━━━ DATA

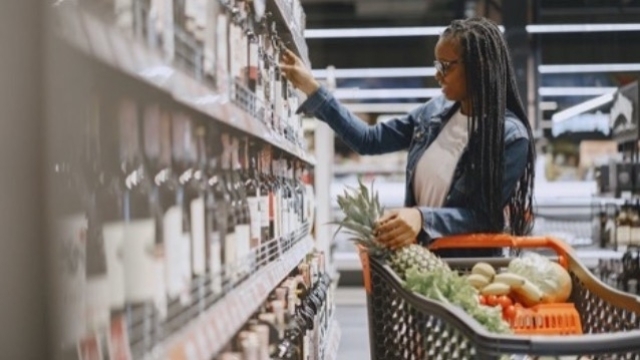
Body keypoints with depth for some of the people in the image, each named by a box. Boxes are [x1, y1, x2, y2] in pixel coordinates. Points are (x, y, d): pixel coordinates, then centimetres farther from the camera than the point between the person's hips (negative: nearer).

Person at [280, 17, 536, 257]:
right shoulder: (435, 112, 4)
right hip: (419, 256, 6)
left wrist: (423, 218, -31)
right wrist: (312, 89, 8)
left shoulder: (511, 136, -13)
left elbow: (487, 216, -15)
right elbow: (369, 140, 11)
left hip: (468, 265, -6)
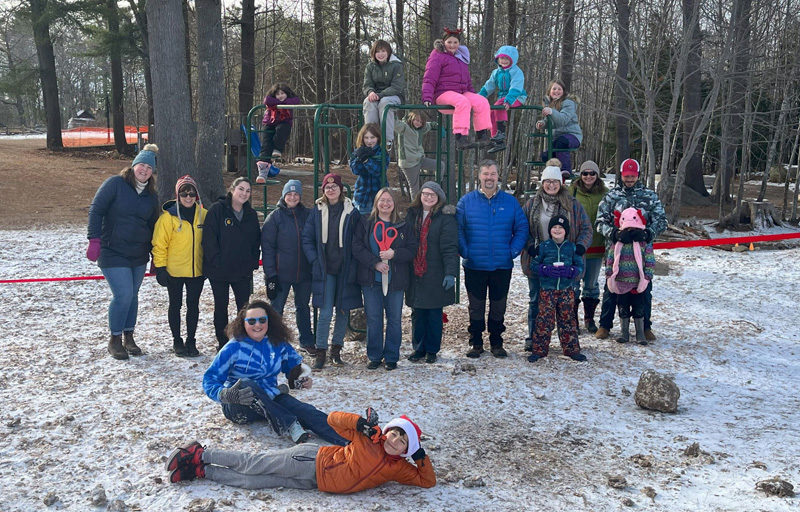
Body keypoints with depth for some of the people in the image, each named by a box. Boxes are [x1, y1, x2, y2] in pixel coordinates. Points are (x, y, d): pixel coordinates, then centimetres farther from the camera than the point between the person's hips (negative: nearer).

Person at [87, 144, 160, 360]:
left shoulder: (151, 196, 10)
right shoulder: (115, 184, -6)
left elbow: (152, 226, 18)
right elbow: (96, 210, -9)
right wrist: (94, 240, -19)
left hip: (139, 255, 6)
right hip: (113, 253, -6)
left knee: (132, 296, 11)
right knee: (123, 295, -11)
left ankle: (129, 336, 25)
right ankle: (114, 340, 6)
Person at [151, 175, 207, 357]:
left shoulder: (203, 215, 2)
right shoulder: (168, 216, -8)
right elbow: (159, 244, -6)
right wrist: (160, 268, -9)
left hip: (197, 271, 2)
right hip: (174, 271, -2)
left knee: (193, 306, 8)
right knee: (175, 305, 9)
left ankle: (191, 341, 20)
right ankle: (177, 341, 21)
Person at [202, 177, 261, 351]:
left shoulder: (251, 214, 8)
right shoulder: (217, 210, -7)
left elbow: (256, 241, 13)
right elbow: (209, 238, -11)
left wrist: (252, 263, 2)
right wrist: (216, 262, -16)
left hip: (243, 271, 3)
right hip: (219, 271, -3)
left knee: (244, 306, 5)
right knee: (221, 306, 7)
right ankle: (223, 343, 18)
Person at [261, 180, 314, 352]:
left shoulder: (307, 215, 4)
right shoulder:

━━━━━━
━━━ DATA

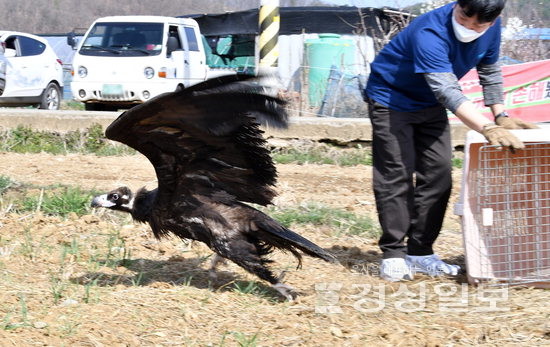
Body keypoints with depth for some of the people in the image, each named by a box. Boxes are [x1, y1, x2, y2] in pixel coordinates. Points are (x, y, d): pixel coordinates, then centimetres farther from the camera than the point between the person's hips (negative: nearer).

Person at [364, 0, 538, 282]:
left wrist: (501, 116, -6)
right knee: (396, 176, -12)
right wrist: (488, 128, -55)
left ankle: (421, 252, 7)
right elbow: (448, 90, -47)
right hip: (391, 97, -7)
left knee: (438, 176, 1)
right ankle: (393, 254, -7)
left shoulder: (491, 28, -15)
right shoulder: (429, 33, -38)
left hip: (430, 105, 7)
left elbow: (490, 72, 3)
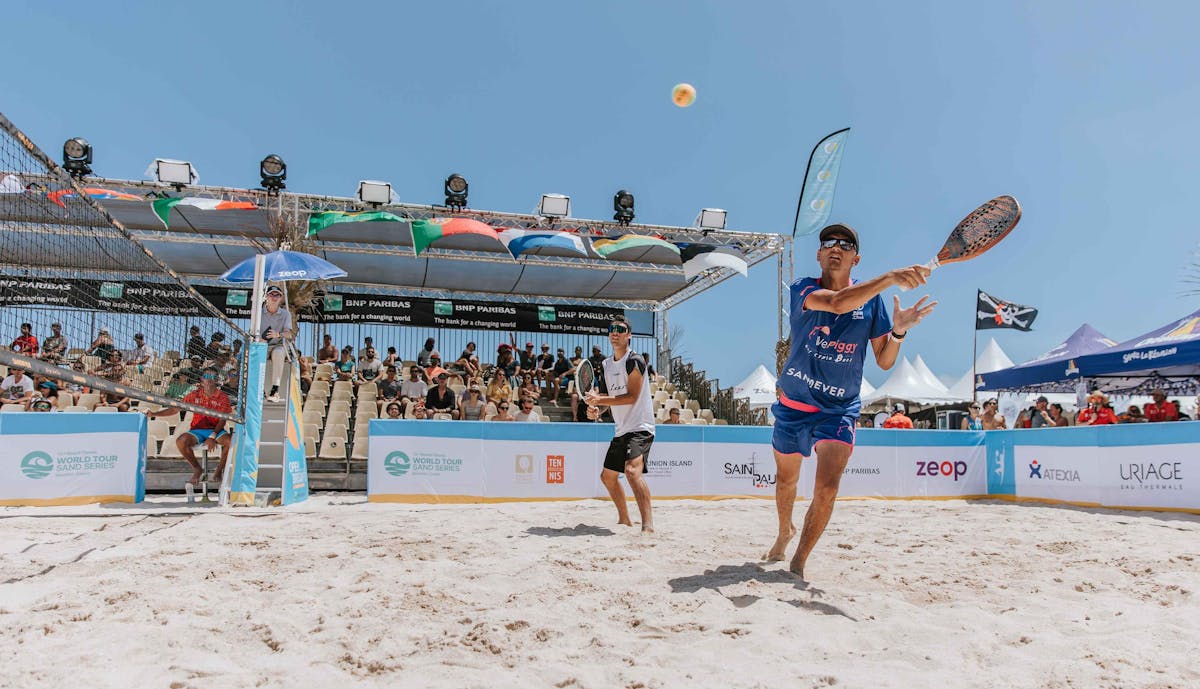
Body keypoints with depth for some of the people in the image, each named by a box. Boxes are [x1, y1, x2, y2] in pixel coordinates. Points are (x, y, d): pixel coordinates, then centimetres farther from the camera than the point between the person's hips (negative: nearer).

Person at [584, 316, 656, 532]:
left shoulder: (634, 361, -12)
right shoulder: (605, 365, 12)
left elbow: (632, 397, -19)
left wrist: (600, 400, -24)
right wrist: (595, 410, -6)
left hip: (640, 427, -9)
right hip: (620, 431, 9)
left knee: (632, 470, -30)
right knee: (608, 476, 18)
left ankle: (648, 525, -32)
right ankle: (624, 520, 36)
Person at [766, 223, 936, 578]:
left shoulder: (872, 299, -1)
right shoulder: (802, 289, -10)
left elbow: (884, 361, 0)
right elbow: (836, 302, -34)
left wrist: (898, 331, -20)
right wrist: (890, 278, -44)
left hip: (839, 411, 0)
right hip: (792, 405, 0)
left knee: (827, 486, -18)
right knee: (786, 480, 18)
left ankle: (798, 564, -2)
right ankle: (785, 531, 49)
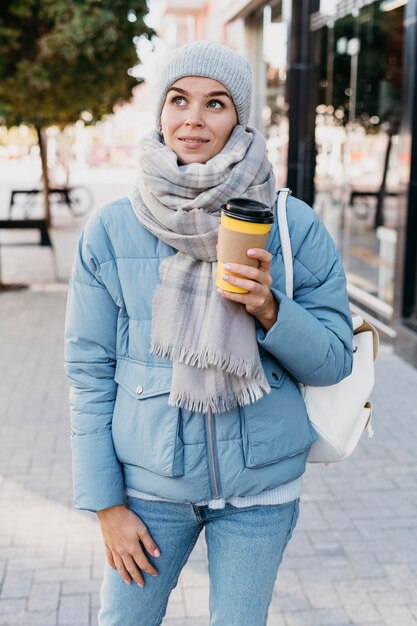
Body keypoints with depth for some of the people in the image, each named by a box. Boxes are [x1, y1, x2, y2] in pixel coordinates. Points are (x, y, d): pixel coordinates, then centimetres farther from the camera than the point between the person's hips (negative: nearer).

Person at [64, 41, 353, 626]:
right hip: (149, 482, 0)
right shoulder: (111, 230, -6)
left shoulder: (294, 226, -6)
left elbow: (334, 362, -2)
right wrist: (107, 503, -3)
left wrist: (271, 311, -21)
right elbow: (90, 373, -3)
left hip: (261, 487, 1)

━━━━━━
━━━ DATA

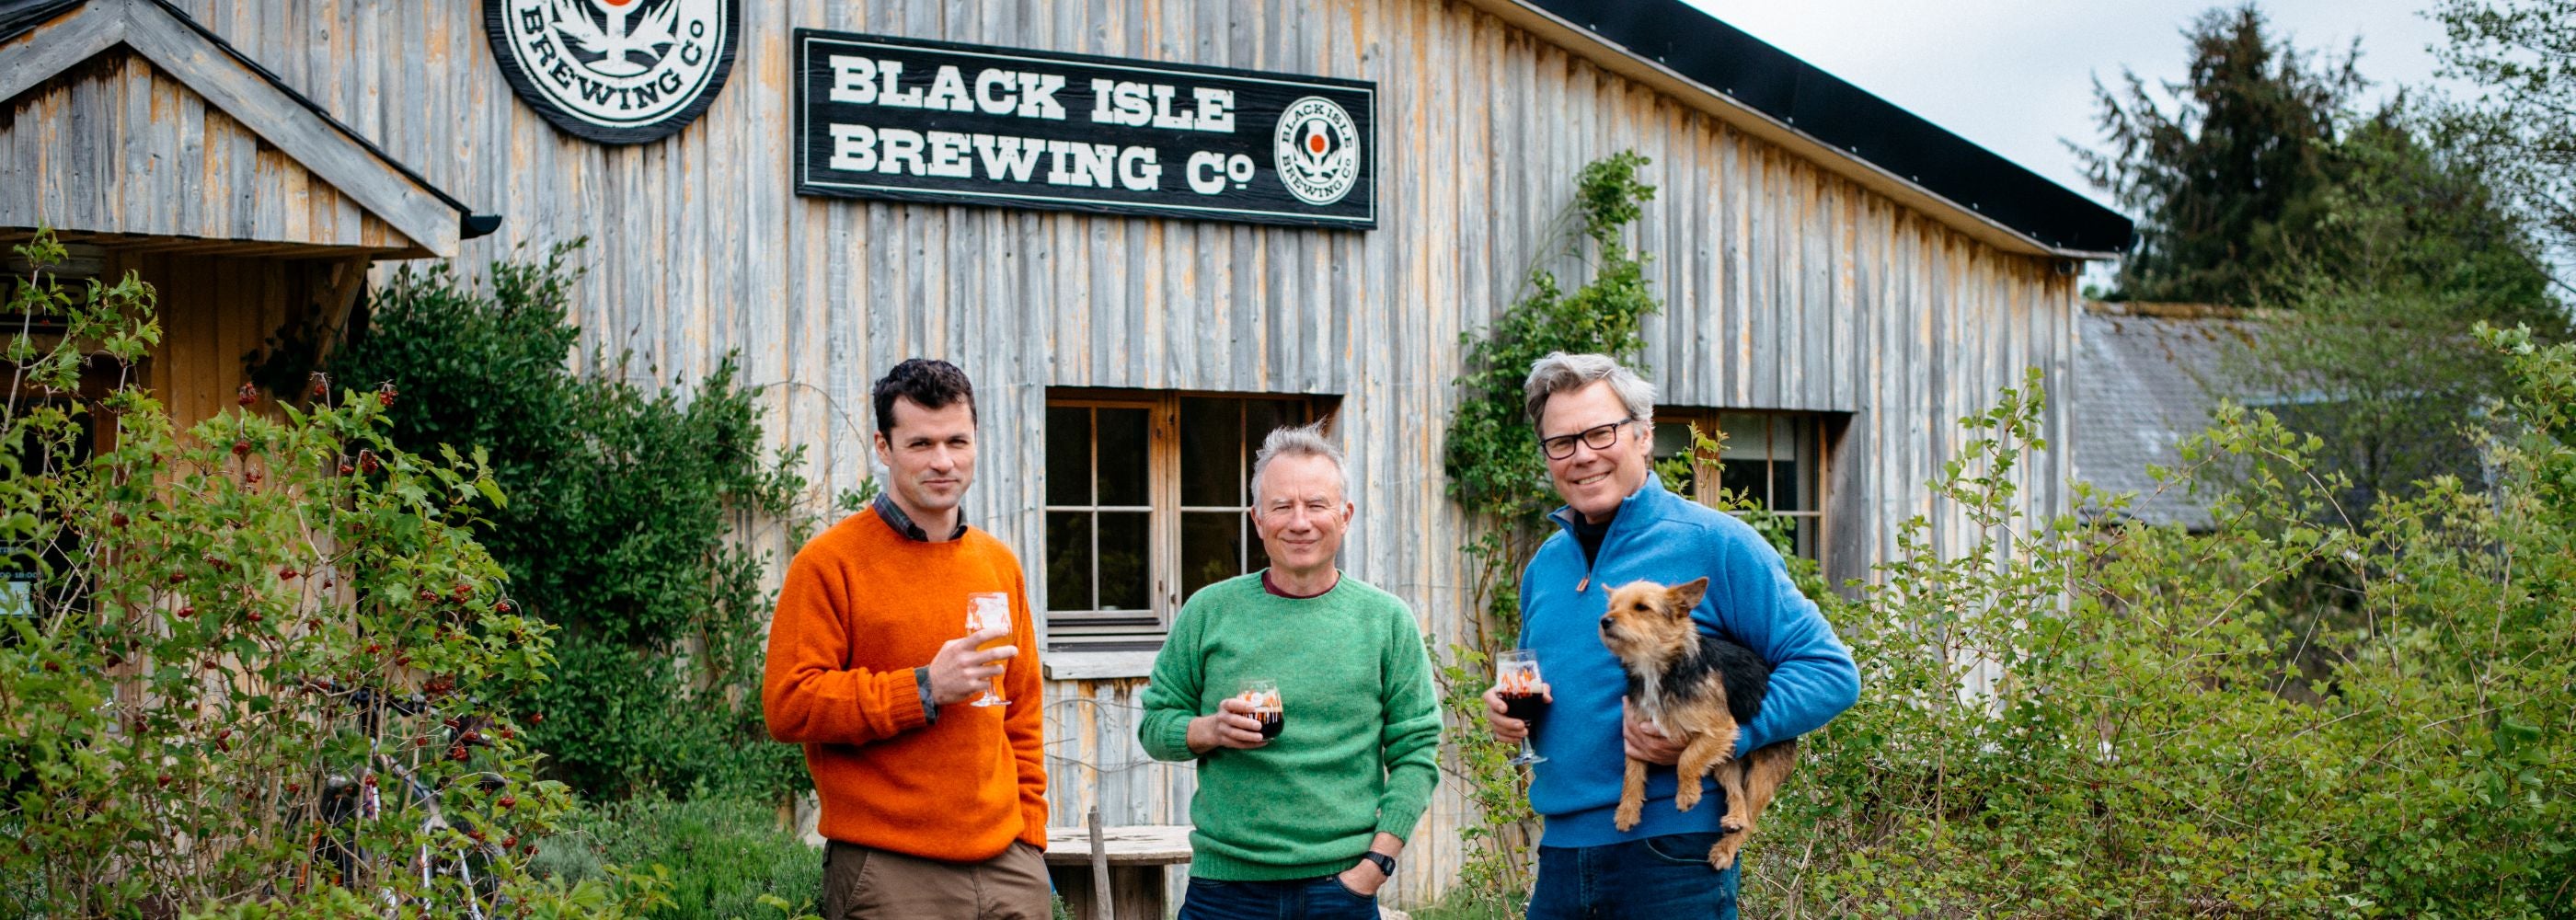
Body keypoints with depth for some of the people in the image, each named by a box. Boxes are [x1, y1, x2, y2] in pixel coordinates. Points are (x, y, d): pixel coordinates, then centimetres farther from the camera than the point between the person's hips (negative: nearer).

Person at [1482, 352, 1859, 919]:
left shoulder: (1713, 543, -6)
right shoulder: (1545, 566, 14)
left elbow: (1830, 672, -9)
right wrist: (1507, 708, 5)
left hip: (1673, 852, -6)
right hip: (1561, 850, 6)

━━━━━━

(WORK ITEM): Could you repeat the lines word for word, starting at the line that contains "left hip: (839, 411, 0)" and ending at the line that contains "right elbow: (90, 373, -3)", with the pictures left out?

(OUTPUT FOR THIS EXERCISE):
left hip: (839, 411, 0)
right hip: (792, 405, 0)
left knee: (827, 486, -18)
right knee: (786, 480, 18)
left ankle: (798, 564, -2)
right ankle: (785, 531, 49)
Body keypoints with depth for some of the people in the image, each named by a box. Boxes are [x1, y1, x2, y2] in pixel coordinates. Points are (x, y, d): pixel coordinates, then centimetres farther from the camera than the point between the person's hips (negative: nearer).

Person at [64, 41, 353, 626]:
right hip: (149, 482, 0)
right shoulder: (111, 230, -6)
left shoulder: (294, 226, -6)
left elbow: (334, 362, -2)
right wrist: (107, 503, -3)
left wrist: (271, 311, -21)
right elbow: (90, 373, -3)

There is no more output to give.